Copy each line of the data below exactly, leaving out pictures.

:::::

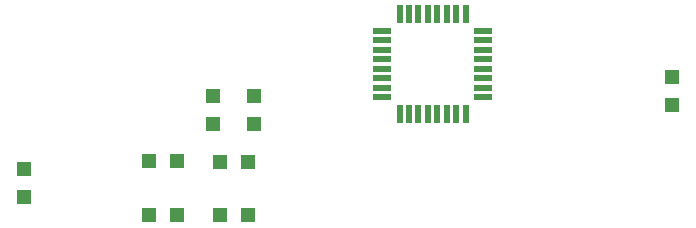
<source format=gtp>
G04*
G04 #@! TF.GenerationSoftware,Altium Limited,Altium Designer,24.2.2 (26)*
G04*
G04 Layer_Color=8421504*
%FSLAX44Y44*%
%MOMM*%
G71*
G04*
G04 #@! TF.SameCoordinates,F2C55401-2C48-4F77-8023-E721376540C6*
G04*
G04*
G04 #@! TF.FilePolarity,Positive*
G04*
G01*
G75*
%ADD15R,1.2500X1.1500*%
%ADD16R,1.1500X1.2500*%
%ADD17R,1.5000X0.6000*%
%ADD18R,0.6000X1.5000*%
D15*
X29000Y97750D02*
D03*
Y74250D02*
D03*
X224000Y160000D02*
D03*
Y136500D02*
D03*
X578000Y175750D02*
D03*
Y152250D02*
D03*
X189000Y160000D02*
D03*
Y136500D02*
D03*
D16*
X195250Y104000D02*
D03*
X218750D02*
D03*
X195250Y59000D02*
D03*
X218750D02*
D03*
X135250Y59000D02*
D03*
X158750D02*
D03*
X135250Y105000D02*
D03*
X158750D02*
D03*
D17*
X332500Y215000D02*
D03*
Y207000D02*
D03*
Y199000D02*
D03*
Y191000D02*
D03*
Y183000D02*
D03*
Y175000D02*
D03*
Y167000D02*
D03*
Y159000D02*
D03*
X417500D02*
D03*
Y167000D02*
D03*
Y175000D02*
D03*
Y183000D02*
D03*
Y191000D02*
D03*
Y199000D02*
D03*
Y207000D02*
D03*
Y215000D02*
D03*
D18*
X347000Y144500D02*
D03*
X355000D02*
D03*
X363000D02*
D03*
X371000D02*
D03*
X379000D02*
D03*
X387000D02*
D03*
X395000D02*
D03*
X403000D02*
D03*
Y229500D02*
D03*
X395000D02*
D03*
X387000D02*
D03*
X379000D02*
D03*
X371000D02*
D03*
X363000D02*
D03*
X355000D02*
D03*
X347000D02*
D03*
M02*

</source>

:::::

**Solution to this problem**.
<source format=gtp>
G04*
G04 #@! TF.GenerationSoftware,Altium Limited,Altium Designer,24.2.2 (26)*
G04*
G04 Layer_Color=8421504*
%FSLAX44Y44*%
%MOMM*%
G71*
G04*
G04 #@! TF.SameCoordinates,F2C55401-2C48-4F77-8023-E721376540C6*
G04*
G04*
G04 #@! TF.FilePolarity,Positive*
G04*
G01*
G75*
%ADD15R,1.2500X1.1500*%
%ADD16R,1.1500X1.2500*%
%ADD17R,1.5000X0.6000*%
%ADD18R,0.6000X1.5000*%
D15*
X29000Y97750D02*
D03*
Y74250D02*
D03*
X224000Y160000D02*
D03*
Y136500D02*
D03*
X578000Y175750D02*
D03*
Y152250D02*
D03*
X189000Y160000D02*
D03*
Y136500D02*
D03*
D16*
X195250Y104000D02*
D03*
X218750D02*
D03*
X195250Y59000D02*
D03*
X218750D02*
D03*
X135250Y59000D02*
D03*
X158750D02*
D03*
X135250Y105000D02*
D03*
X158750D02*
D03*
D17*
X332500Y215000D02*
D03*
Y207000D02*
D03*
Y199000D02*
D03*
Y191000D02*
D03*
Y183000D02*
D03*
Y175000D02*
D03*
Y167000D02*
D03*
Y159000D02*
D03*
X417500D02*
D03*
Y167000D02*
D03*
Y175000D02*
D03*
Y183000D02*
D03*
Y191000D02*
D03*
Y199000D02*
D03*
Y207000D02*
D03*
Y215000D02*
D03*
D18*
X347000Y144500D02*
D03*
X355000D02*
D03*
X363000D02*
D03*
X371000D02*
D03*
X379000D02*
D03*
X387000D02*
D03*
X395000D02*
D03*
X403000D02*
D03*
Y229500D02*
D03*
X395000D02*
D03*
X387000D02*
D03*
X379000D02*
D03*
X371000D02*
D03*
X363000D02*
D03*
X355000D02*
D03*
X347000D02*
D03*
M02*

</source>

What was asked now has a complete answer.